Directions for this task:
Repeat every line of text from the entries below, unchanged and in the same order, leaving out the pictures.

━━━━━ Data listing

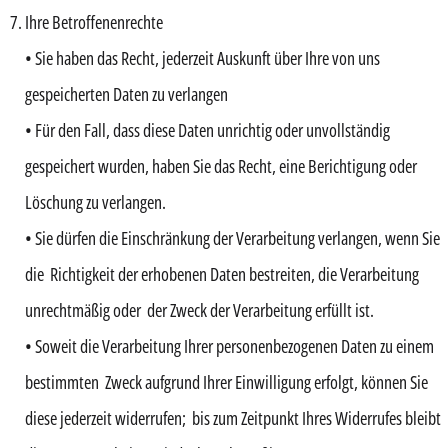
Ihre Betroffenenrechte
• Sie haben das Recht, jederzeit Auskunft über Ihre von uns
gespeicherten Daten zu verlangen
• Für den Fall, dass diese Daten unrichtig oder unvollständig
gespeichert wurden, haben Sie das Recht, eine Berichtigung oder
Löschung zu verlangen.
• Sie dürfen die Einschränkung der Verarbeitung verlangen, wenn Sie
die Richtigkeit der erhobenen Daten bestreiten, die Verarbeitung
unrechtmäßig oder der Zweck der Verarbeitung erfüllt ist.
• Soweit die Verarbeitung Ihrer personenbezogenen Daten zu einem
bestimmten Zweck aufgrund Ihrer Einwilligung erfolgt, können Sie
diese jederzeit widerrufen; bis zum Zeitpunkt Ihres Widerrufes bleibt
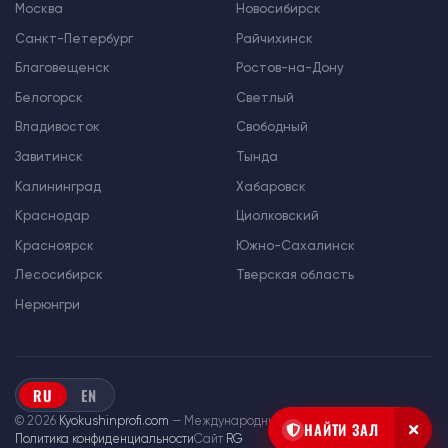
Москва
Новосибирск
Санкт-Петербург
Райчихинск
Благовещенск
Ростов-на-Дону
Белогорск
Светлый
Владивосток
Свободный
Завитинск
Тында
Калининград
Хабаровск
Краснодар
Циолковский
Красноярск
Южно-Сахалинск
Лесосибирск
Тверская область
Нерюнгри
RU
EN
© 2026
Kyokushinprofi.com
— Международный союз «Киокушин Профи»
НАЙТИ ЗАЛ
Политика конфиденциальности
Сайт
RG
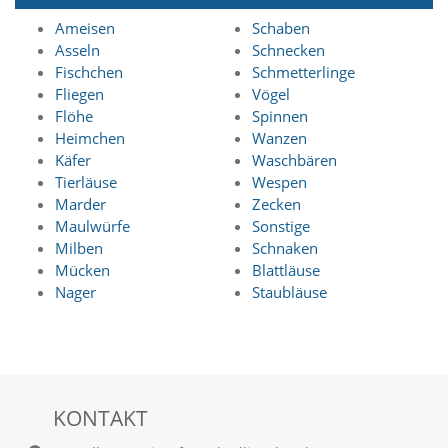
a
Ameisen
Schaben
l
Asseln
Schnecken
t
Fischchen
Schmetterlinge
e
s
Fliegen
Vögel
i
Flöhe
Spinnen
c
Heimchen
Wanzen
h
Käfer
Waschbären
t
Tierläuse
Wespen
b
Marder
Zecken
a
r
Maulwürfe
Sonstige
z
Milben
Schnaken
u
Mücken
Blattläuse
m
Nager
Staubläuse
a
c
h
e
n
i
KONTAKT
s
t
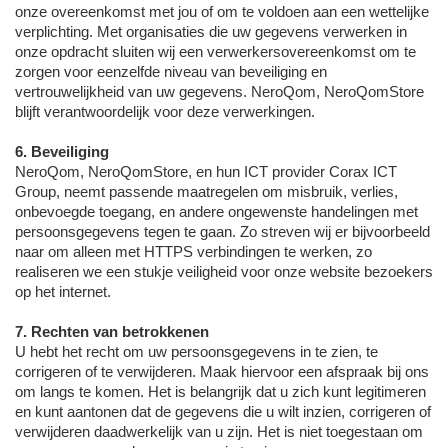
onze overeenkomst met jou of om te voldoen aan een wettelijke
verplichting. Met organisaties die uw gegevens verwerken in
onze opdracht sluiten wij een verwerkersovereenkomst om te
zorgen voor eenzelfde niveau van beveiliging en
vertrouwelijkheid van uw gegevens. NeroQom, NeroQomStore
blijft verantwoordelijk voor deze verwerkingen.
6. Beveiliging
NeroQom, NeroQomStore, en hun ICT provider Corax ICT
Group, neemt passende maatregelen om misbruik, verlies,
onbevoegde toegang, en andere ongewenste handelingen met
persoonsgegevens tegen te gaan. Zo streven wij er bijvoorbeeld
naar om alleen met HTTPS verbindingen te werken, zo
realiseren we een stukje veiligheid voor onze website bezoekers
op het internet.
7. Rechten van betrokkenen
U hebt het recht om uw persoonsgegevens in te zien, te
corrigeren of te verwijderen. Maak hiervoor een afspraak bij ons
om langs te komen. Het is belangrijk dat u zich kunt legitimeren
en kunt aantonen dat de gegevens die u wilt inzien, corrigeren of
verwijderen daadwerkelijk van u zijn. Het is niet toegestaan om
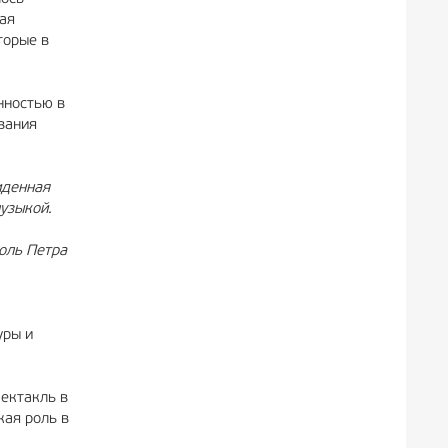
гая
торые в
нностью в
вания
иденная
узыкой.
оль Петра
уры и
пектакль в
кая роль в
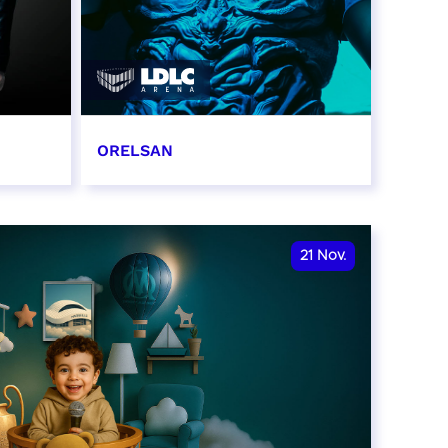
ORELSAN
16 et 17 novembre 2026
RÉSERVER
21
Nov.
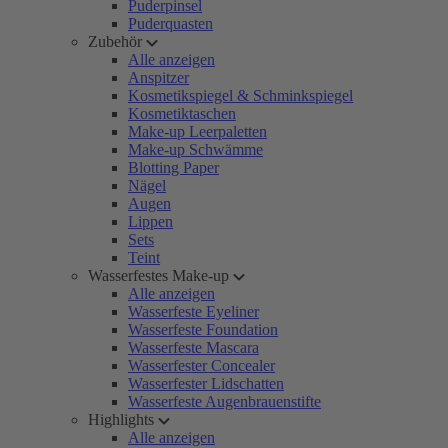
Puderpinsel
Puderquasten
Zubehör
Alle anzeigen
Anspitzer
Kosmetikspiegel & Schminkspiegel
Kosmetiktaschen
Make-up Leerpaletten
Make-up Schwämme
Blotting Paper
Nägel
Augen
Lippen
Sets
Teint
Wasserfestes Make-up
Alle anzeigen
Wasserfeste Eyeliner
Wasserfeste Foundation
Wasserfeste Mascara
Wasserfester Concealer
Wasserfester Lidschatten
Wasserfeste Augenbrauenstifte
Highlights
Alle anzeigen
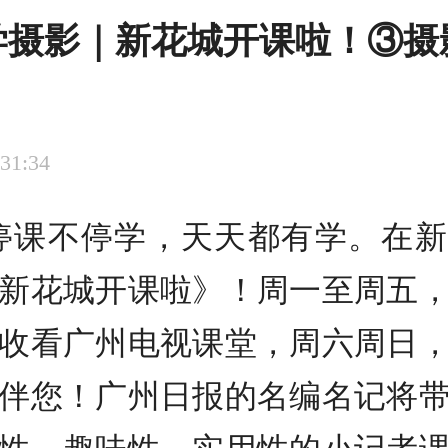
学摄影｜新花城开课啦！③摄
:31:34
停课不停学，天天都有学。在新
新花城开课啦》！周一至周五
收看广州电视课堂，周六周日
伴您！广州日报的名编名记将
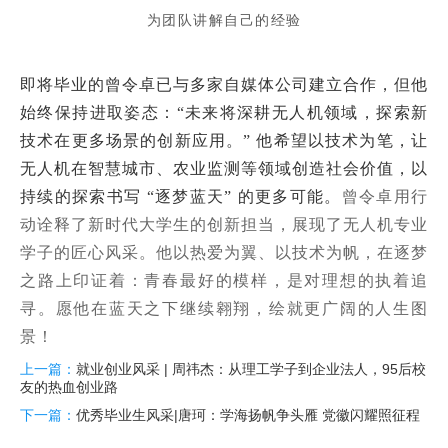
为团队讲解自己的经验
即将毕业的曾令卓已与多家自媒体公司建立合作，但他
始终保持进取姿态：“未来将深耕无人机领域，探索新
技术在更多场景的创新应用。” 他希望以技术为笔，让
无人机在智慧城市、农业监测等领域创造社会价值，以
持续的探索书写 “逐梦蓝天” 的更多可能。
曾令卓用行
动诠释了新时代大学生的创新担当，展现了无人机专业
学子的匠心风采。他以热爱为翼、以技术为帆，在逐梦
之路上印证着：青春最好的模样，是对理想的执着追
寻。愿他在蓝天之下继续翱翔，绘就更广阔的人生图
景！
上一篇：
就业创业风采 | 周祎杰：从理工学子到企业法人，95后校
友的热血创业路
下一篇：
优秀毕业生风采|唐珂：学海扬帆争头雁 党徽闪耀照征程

━━━━━━━━━━

Reply to the task:
Ihre Betroffenenrechte
• Sie haben das Recht, jederzeit Auskunft über Ihre von uns
gespeicherten Daten zu verlangen
• Für den Fall, dass diese Daten unrichtig oder unvollständig
gespeichert wurden, haben Sie das Recht, eine Berichtigung oder
Löschung zu verlangen.
• Sie dürfen die Einschränkung der Verarbeitung verlangen, wenn Sie
die Richtigkeit der erhobenen Daten bestreiten, die Verarbeitung
unrechtmäßig oder der Zweck der Verarbeitung erfüllt ist.
• Soweit die Verarbeitung Ihrer personenbezogenen Daten zu einem
bestimmten Zweck aufgrund Ihrer Einwilligung erfolgt, können Sie
diese jederzeit widerrufen; bis zum Zeitpunkt Ihres Widerrufes bleibt
Москва
Новосибирск
Санкт-Петербург
Райчихинск
Благовещенск
Ростов-на-Дону
Белогорск
Светлый
Владивосток
Свободный
Завитинск
Тында
Калининград
Хабаровск
Краснодар
Циолковский
Красноярск
Южно-Сахалинск
Лесосибирск
Тверская область
Нерюнгри
RU
EN
© 2026
Kyokushinprofi.com
— Международный союз «Киокушин Профи»
НАЙТИ ЗАЛ
Политика конфиденциальности
Сайт
RG
a
Ameisen
Schaben
l
Asseln
Schnecken
t
Fischchen
Schmetterlinge
e
s
Fliegen
Vögel
i
Flöhe
Spinnen
c
Heimchen
Wanzen
h
Käfer
Waschbären
t
Tierläuse
Wespen
b
Marder
Zecken
a
r
Maulwürfe
Sonstige
z
Milben
Schnaken
u
Mücken
Blattläuse
m
Nager
Staubläuse
a
c
h
e
n
i
KONTAKT
s
t
onze overeenkomst met jou of om te voldoen aan een wettelijke
verplichting. Met organisaties die uw gegevens verwerken in
onze opdracht sluiten wij een verwerkersovereenkomst om te
zorgen voor eenzelfde niveau van beveiliging en
vertrouwelijkheid van uw gegevens. NeroQom, NeroQomStore
blijft verantwoordelijk voor deze verwerkingen.
6. Beveiliging
NeroQom, NeroQomStore, en hun ICT provider Corax ICT
Group, neemt passende maatregelen om misbruik, verlies,
onbevoegde toegang, en andere ongewenste handelingen met
persoonsgegevens tegen te gaan. Zo streven wij er bijvoorbeeld
naar om alleen met HTTPS verbindingen te werken, zo
realiseren we een stukje veiligheid voor onze website bezoekers
op het internet.
7. Rechten van betrokkenen
U hebt het recht om uw persoonsgegevens in te zien, te
corrigeren of te verwijderen. Maak hiervoor een afspraak bij ons
om langs te komen. Het is belangrijk dat u zich kunt legitimeren
en kunt aantonen dat de gegevens die u wilt inzien, corrigeren of
verwijderen daadwerkelijk van u zijn. Het is niet toegestaan om
гая
торые в
нностью в
вания
иденная
узыкой.
оль Петра
уры и
пектакль в
кая роль в
ORELSAN
16 et 17 novembre 2026
RÉSERVER
21
Nov.
Puderpinsel
Puderquasten
Zubehör
Alle anzeigen
Anspitzer
Kosmetikspiegel & Schminkspiegel
Kosmetiktaschen
Make-up Leerpaletten
Make-up Schwämme
Blotting Paper
Nägel
Augen
Lippen
Sets
Teint
Wasserfestes Make-up
Alle anzeigen
Wasserfeste Eyeliner
Wasserfeste Foundation
Wasserfeste Mascara
Wasserfester Concealer
Wasserfester Lidschatten
Wasserfeste Augenbrauenstifte
Highlights
Alle anzeigen
学摄影｜新花城开课啦！③摄
:31:34
停课不停学，天天都有学。在新
新花城开课啦》！周一至周五
收看广州电视课堂，周六周日
伴您！广州日报的名编名记将
为团队讲解自己的经验
即将毕业的曾令卓已与多家自媒体公司建立合作，但他
始终保持进取姿态：“未来将深耕无人机领域，探索新
技术在更多场景的创新应用。” 他希望以技术为笔，让
无人机在智慧城市、农业监测等领域创造社会价值，以
持续的探索书写 “逐梦蓝天” 的更多可能。
曾令卓用行
动诠释了新时代大学生的创新担当，展现了无人机专业
学子的匠心风采。他以热爱为翼、以技术为帆，在逐梦
之路上印证着：青春最好的模样，是对理想的执着追
寻。愿他在蓝天之下继续翱翔，绘就更广阔的人生图
景！
上一篇：
就业创业风采 | 周祎杰：从理工学子到企业法人，95后校
友的热血创业路
下一篇：
优秀毕业生风采|唐珂：学海扬帆争头雁 党徽闪耀照征程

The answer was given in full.